- 日本放射線安全管理学会誌 (ISSN:13471503)
- vol.12, no.1, pp.46-53, 2013 (Released:2013-07-26)
From October to December 2010, just before the radiological accident at the Tokyo Electric Power Company Fukushima Daiichi nuclear power plant, 71 radiation professionals belonging to the radiation facilities in Japan were asked what they consider as a “safe” dose of radiation for themselves, their spouse, parents, children, brothers and friends. Although the “safe” dose varied widely from less than 1 mSv/y to higher than 100 mSv/y, the average dose was 35.6 mSv/y that was around the middle point between the exposure dose limits for annual average (20 mSv/y) and for any single year (50 mSv/y).
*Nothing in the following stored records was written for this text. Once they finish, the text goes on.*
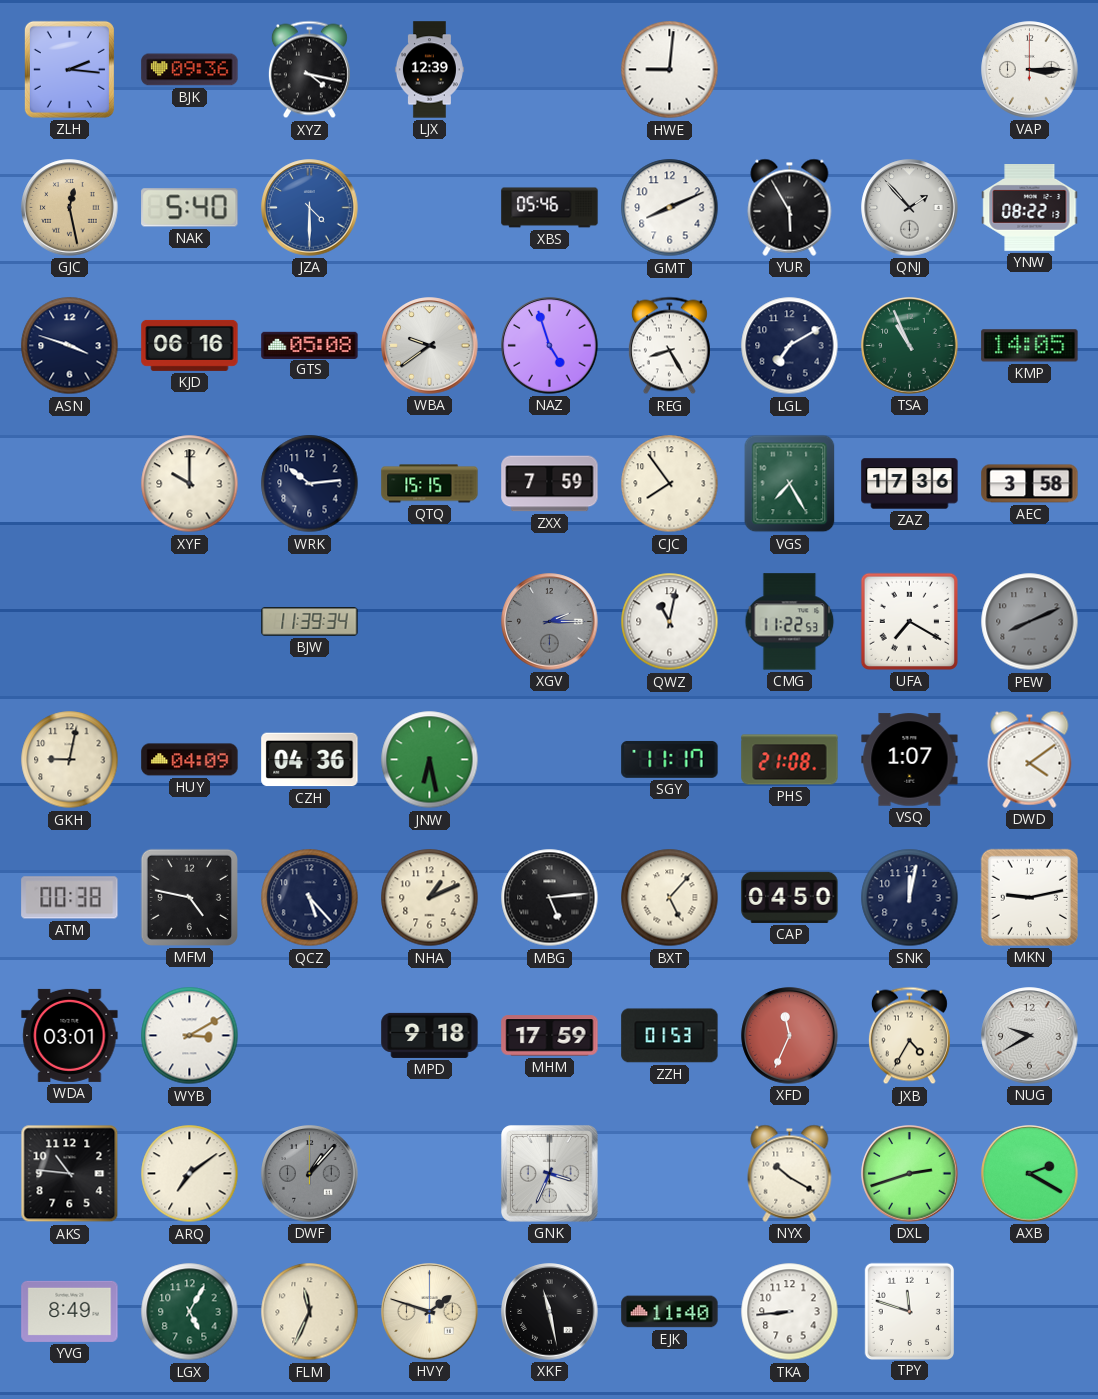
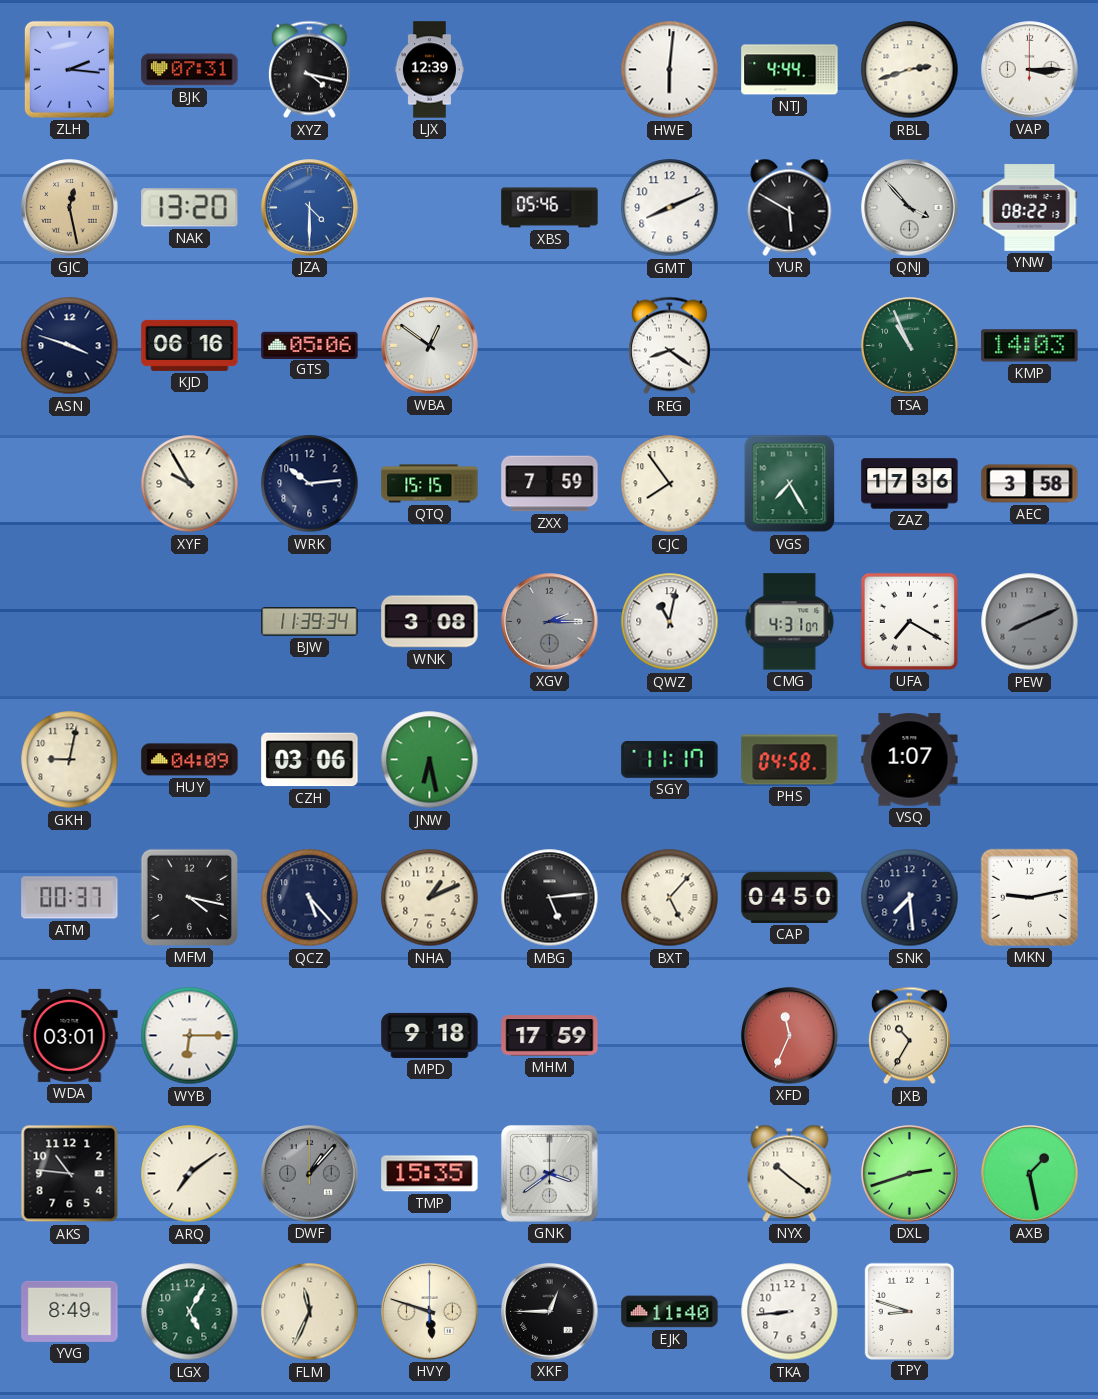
BJK: 09:36 -> 07:31
HWE: 9:01 -> 6:01
NTJ: none -> 4:44
RBL: none -> 2:42
NAK: 5:40 -> 13:20
YUR: 5:55 -> 5:50
QNJ: 1:53 -> 3:53
GTS: 05:08 -> 05:06
WBA: 9:39 -> 12:51
NAZ: 4:57 -> none
REG: 8:25 -> 8:21
LGL: 7:10 -> none
KMP: 14:05 -> 14:03
XYF: 10:00 -> 9:55
WNK: none -> 3:08
CMG: 11:22 -> 4:31
CZH: 04:36 -> 03:06
PHS: 21:08 -> 04:58
DWD: 4:09 -> none
ATM: 00:38 -> 00:37
MFM: 4:47 -> 4:17
SNK: 12:02 -> 7:29
WYB: 3:10 -> 6:15
ZZH: 01:53 -> none
JXB: 4:35 -> 10:35
NUG: 9:40 -> none
TMP: none -> 15:35
GNK: 3:34 -> 3:39
NYX: 10:20 -> 10:21
AXB: 2:20 -> 1:28
HVY: 1:48 -> 5:48
XKF: 11:28 -> 12:45
TPY: 11:48 -> 8:48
Similar results were obtained from another surveys for the members of Japan Radioisotope Association (36.9 mSv/y) and for the Oita Prefectural Hospital (36.8 mSv/y). Among the family members and friends, the minimum average “safe” dose was 8.5 mSv/y for children, to whom 50% of responders claimed the “safe” dose less than 1 mSv. Gender, age and specialty of the responder also affected the “safe” dose. These findings suggest that the perception of radiation risk varies widely and that the legal exposure dose limit derived from the regulatory science may act as an anchor of safety even in radiation professionals. The different level of risk perception for different target groups in radiation professionals appears similar to those in non-professional whole population. The gap between these characteristics of real radiation professionals and the generally accepted picture of radiation professionals might take a part in a state of confusion after the radiological accident.